I remember the first day the old upright arrived at our house. The dark wood, ivory keys, and golden lettering, entranced me. I sat captivated that afternoon: I struck the notes, watched the inside hammers move, and played with the foot pedals. This had been my dream ever since I had first heard “Fur Elise.” The haunting, beautiful composition struck a chord within me: I fell in love with the sound of the piano. I was only seven and I wasn’t sure if I would ever learn to play with such finesse, but I knew that I wanted to try. It took almost a year of convincing my parents to begin lessons for me, but I persevered and won out in the end.

Upon this initial introduction to music, my passion for the subject blossomed. I continued to play the piano, and joined the school’s orchestra for cello. I remember hearing my peers complain about how much they disliked practicing, and could not understand how they felt this way. For me, practice was an escape from the mundane prose of life, it was a poetry for the senses. I grasped every chance I could to spend time practicing. Even if it were only for a few moments, the piano called to me, and I would answer. Each time I played, I felt the instrument come alive as though enchanted- with notes, I conjured storm and calm, power and meekness using a wizard’s skill. My commitment also thrived, and I pushed forward to excel to the best of my abilities, and to snag each opportunity presented. I entered contests, accompanied church groups, played solos, and participated in extracurricular clubs for music. Over time, I’ve worked to better understand all types of music by listening to various genres. My tastes are eclectic and I enjoy classical as well as classic rock. Listening to other styles of music inspired me to try new sounds, and I’m now proficient on the violin, bass, cello, piano, and guitar. The more I learn about the subject, the more I am fascinated. Over the last ten years, I’ve pursued my interest, and raised the bar higher each time. Not only have I spent independent time each day with an instrument, but I have also done district orchestras in which playing is an all-day event. I have challenged myself and more than 40,000 hours have been dedicated to my passion.

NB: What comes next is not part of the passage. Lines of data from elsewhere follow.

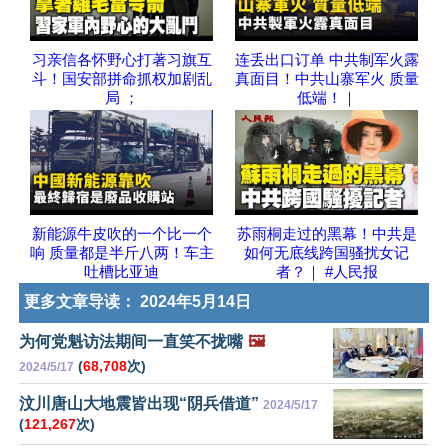
习亲信各怀野心打著习旗互
连丢出口订单 中共制军火露
斗！国安部拼命抓权加剧乱
真面目！中共山寨军火 质量
局 ；
低端！｜
新能源牛皮吹的一个比一个
苏雨桐走过的黑幕！中共是
响 质量都是半斤八两！车主
如何无底线跨国骚扰女记
吐槽比亚迪
者？｜ #人民报
更多文章导读：
2024年5月14日
为何党魁访法期间一直笑不拢嘴
🖼️
(
68,708
次)
2024/5/17
汶川唐山大地震皆出现“阴兵借道”
2024/5/17
(
121,267
次)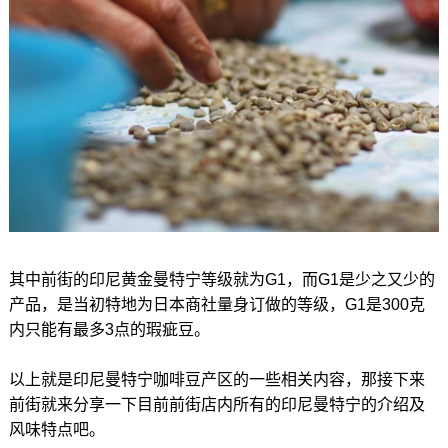
其中前街的印尼黄金曼特宁等级就为G1，而G1是少之又少的
产品，是当初特地为日本商社量身订做的等级，G1是300克
内只能有最多3点的瑕疵豆。
以上就是印尼曼特宁咖啡豆产区的一些相关内容，那接下来
前街就来分享一下目前前街店内所有的印尼曼特宁的介绍及
风味特点吧。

One of the most incredible feelings is to produce something that creates enjoyment for others, and I know that I am capable of doing that when I perform. After I
competed in a talent contest one year, a young girl approached me and said that she wanted to take piano lessons after listening to me play. How amazing the gift of melody
is! Music is heard by the ears, but it shapes the heart and stimulates the mind. I am thankful that my parents never told me to “turn the music down.” If they had, my life’s song would have been a different tune. Although music won’t be my life’s career, it will always be my passion.